Uh, do I have to copy the jar file manually into HDFS before I invoke
the hadoop jar command starting my own job?
Utkarsh Agarwal wrote:
I think you can use DistributedCache to specify the location of the jar
after you have it in hdfs..
On Wed, Mar 10, 2010 at 6:11 AM, Reik Schatz <[email protected]> wrote:
Hi, I am playing around with version 0.20.2 of Hadoop. I have written and
packaged a Job using a custom Mapper and Reducer. The input format in my Job
is set to StreamInputFormat. Also setting property stream.recordreader.class
to org.apache.hadoop.streaming.StreamXmlRecordReader.

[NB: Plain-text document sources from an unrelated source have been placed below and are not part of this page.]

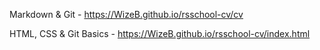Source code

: Markdown & Git - https://WizeB.github.io/rsschool-cv/cv

HTML, CSS & Git Basics - https://WizeB.github.io/rsschool-cv/index.html
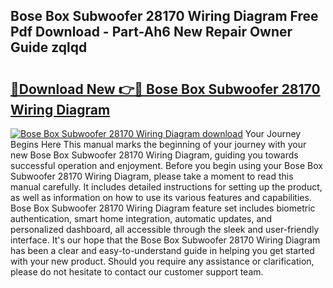## Bose Box Subwoofer 28170 Wiring Diagram Free Pdf Download - Part-Ah6 New Repair Owner Guide zqlqd

# <h2><a href="http://dflkidc.blite.top/?on=Bose+Box+Subwoofer+28170+Wiring+Diagram">🔗Download New 👉🔴 Bose Box Subwoofer 28170 Wiring Diagram</a></h2>

[![Bose Box Subwoofer 28170 Wiring Diagram download](https://i.imgur.com/lujVjoI.png)](http://dflkidc.blite.top/?on=Bose+Box+Subwoofer+28170+Wiring+Diagram)
Your Journey Begins Here This manual marks the beginning of your journey with your new Bose Box Subwoofer 28170 Wiring Diagram, guiding you towards successful operation and enjoyment. Before you begin using your Bose Box Subwoofer 28170 Wiring Diagram, please take a moment to read this manual carefully. It includes detailed instructions for setting up the product, as well as information on how to use its various features and capabilities. Bose Box Subwoofer 28170 Wiring Diagram feature set includes biometric authentication, smart home integration, automatic updates, and personalized dashboard, all accessible through the sleek and user-friendly interface. It's our hope that the Bose Box Subwoofer 28170 Wiring Diagram has been a clear and easy-to-understand guide in helping you get started with your new product. Should you require any assistance or clarification, please do not hesitate to contact our customer support team.
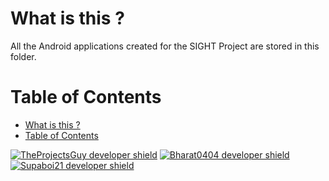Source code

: # What is this ?
All the Android applications created for the SIGHT Project are stored in this folder.

# Table of Contents
- [What is this ?](#what-is-this)
- [Table of Contents](#table-of-contents)

[![TheProjectsGuy developer shield](https://img.shields.io/badge/Dev-TheProjectsGuy-0061ff.svg)](https://github.com/TheProjectsGuy)
[![Bharat0404 developer shield](https://img.shields.io/badge/Dev-Bharath0404-0061ff.svg)](https://github.com/bharath0404)
[![Supaboi21 developer shield](https://img.shields.io/badge/Dev-Supaboi21-0061ff.svg)](https://github.com/supaboi21)
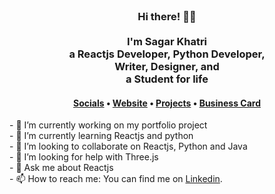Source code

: 
<div align="center">  
  <br>
  <h3> Hi there! 👋🤓<br><br>I'm Sagar Khatri<br>a Reactjs Developer, Python Developer, <br>Writer, Designer, and<br> a Student for life</h3>
<h4> <a href="https://www.linkedin.com/in/sagarkhatri">Socials</a> • <a href="https://devsagarkhatri.github.io/">Website</a> • <a href="https://devsagarkhatri.github.io/#projects">Projects</a> • <a href="https://devsagarkhatri.github.io/#contact">Business Card</a> </h4>
</div>
<div>
- 🔭 I’m currently working on my portfolio project<br/>
- 🌱 I’m currently learning Reactjs and python<br/>
- 👯 I’m looking to collaborate on Reactjs, Python and Java<br/>
- 🤔 I’m looking for help with Three.js<br/>
- 💬 Ask me about Reactjs<br/>
- 📫 How to reach me: You can find me on <a href="https://www.linkedin.com/in/sagarkhatri">Linkedin</a>.<br/>


<!-- Resources -->
[3.2]: https://raw.githubusercontent.com/MartinHeinz/MartinHeinz/master/linkedin-3-16.png (LinkedIn icon without padding)
[3]: https://www.linkedin.com/in/sagarkhatri/
</div>
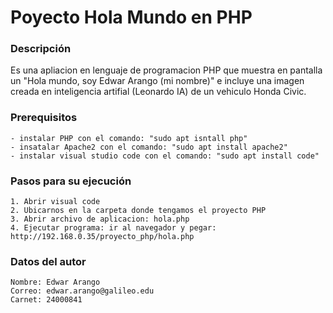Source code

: # Poyecto Hola Mundo en PHP


### Descripción
Es una apliacion en lenguaje de programacion PHP que muestra en pantalla un "Hola mundo, soy Edwar Arango (mi nombre)" e incluye una imagen creada en inteligencia artifial (Leonardo IA) de un vehiculo Honda Civic.


### Prerequisitos
	- instalar PHP con el comando: "sudo apt isntall php"
	- insatalar Apache2 con el comando: "sudo apt install apache2"
	- instalar visual studio code con el comando: "sudo apt install code" 


### Pasos para su ejecución
	1. Abrir visual code
	2. Ubicarnos en la carpeta donde tengamos el proyecto PHP
	3. Abrir archivo de aplicacion: hola.php
	4. Ejecutar programa: ir al navegador y pegar: http://192.168.0.35/proyecto_php/hola.php


### Datos del autor 
	Nombre: Edwar Arango
	Correo: edwar.arango@galileo.edu
	Carnet: 24000841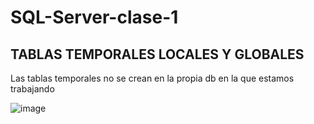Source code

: # SQL-Server-clase-1

## TABLAS TEMPORALES LOCALES Y GLOBALES
Las tablas temporales no se crean en la propia db en la que estamos trabajando

![image](https://github.com/user-attachments/assets/367909e2-7aa0-40a1-9e8d-f888ce751375)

This is how I want to start my job:
hadoop jar custom-1.0-SNAPSHOT.jar EmailCountingJob /input /output
The problem is that in this case all classes from
hadoop-0.20.2-streaming.jar are missing (ClassNotFoundException). I tried
using -libjars without luck.
hadoop jar -libjars PATH/hadoop-0.20.2-streaming.jar
custom-1.0-SNAPSHOT.jar EmailCountingJob /input /output
Any chance to use streaming classes with your own Jobs without copying
these classes to your projects and packaging them into your own jar?
/Reik